Which means that by then Burundi could have burst into flames and the fire will be difficult to put out.

If we are lucky, we may not get there.

The United Nations Security Council convened in New York yesterday to discuss the situation in Burundi. But don’t pin too much hope on the outcome of the meeting, if history is any indication of what to expect. Several things are likely to happen.

First, these diplomatic things take a long time to arrive at anything. There will be debates about whether the situation is really grave, and if they agree that it is, what to do about it, who to do it and when.

If and when this is settled, there will be further discussions on who will fund what, what materials are needed and how they will be procured, and so on.

A resolution will, of course, be passed. An ultimatum or simply a call for good behaviour to people to whom that sort of thing is an alien concept, will probably be issued.

In the meantime the fire will continue to burn. The death count will rise and the number of people fleeing the country will grow.

Second, we can expect a certain European country to be assigned the role of bringing order to Burundi because it is supposed to have better knowledge of the region.

That is how the diplomatic language will put it. But what they will be saying is that Burundi lies in that country’s sphere of influence. Yes, those spheres still exist, even with the assumed equality of nations and our supposed independence.

Third, that country might even go further and ask the other members of the Security Council to “request” it to intervene because it has the means, the interest and the ability to mobilise very quickly.

The other members, feeling a huge burden lifted off their shoulders and to ease their collective conscience, will likely acquiesce.

We have seen this before – in Rwanda – where French intervention followed this pattern and led to disastrous consequences.

One hopes that after what happened in Rwanda, members of the UN Security Council are now wiser and will resist the pressure of one of them to be “invited” to get involved in Burundi. In any case, it would only complicate matters.

France is not neutral and has unfinished business in the region to be an honest broker.

But perhaps we precede ourselves and something might after all come out of the Security Council debate. We will wait and see. Still, there is a question that needs to be answered.

Why is it taking so long to arrest the situation in Burundi before the country burns itself to a failed state and the fire engulf the whole region?

In Libya, when Muammar Gaddafi threatened to kill the Libyans opposed to him like rats, the West was horrified at the prospect of a massacre (that’s how it appeared in public) and acted quickly to prevent it. They invoked a new principle in international relations - the responsibility to protect - quickly mobilised forces and attacked Gaddafi, and sent him to his maker earlier than he would have wished.

In Burundi, similar threats have been issued by the country’s leadership and have actually been carried out.
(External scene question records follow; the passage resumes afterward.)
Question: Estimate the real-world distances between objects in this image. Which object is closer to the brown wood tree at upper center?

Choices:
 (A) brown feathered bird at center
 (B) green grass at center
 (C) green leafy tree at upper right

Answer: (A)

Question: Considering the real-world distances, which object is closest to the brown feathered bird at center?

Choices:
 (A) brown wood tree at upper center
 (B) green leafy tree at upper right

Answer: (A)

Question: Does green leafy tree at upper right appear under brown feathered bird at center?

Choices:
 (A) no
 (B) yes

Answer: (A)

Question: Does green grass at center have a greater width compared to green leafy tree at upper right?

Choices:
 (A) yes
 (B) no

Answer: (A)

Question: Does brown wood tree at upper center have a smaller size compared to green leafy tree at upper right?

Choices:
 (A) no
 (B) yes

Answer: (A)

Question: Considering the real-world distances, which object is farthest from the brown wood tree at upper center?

The Speaker of the Senate, Reverien Ndikuriye, recently called on people to get to work (code for mass killing) and they would be rewarded with land (obviously from the people they would have killed).

Is that any different from Gaddafi’s threats to exterminate opponents like rats?

President Pierre Nkurunziza has not condemned the utterances of the Speaker of the Senate. That can only be interpreted as endorsement of the Speaker’s call to mass murder.

In spite of these obvious calls to massacre, we have not seen the invocation of the responsibility to protect principle. Why? Is it perhaps because there is no oil or other precious resources, and therefore the country is of no compelling strategic value?

But the principle to protect applies to people. Burundians are human beings, which is a compelling enough reason to protect them.

And so, as the international community dithers, the fire continues to burn in Burundi. Diplomatic and other niceties are clearly not helpful. Action is. Somebody needs to speak out, as President Kagame has done, and remind Burundi’s leaders of their role as the primary defenders of their citizens.

If they abdicate their moral and political responsibility, or breach it, the international community has the duty to protect the people of Burundi, even against their own government.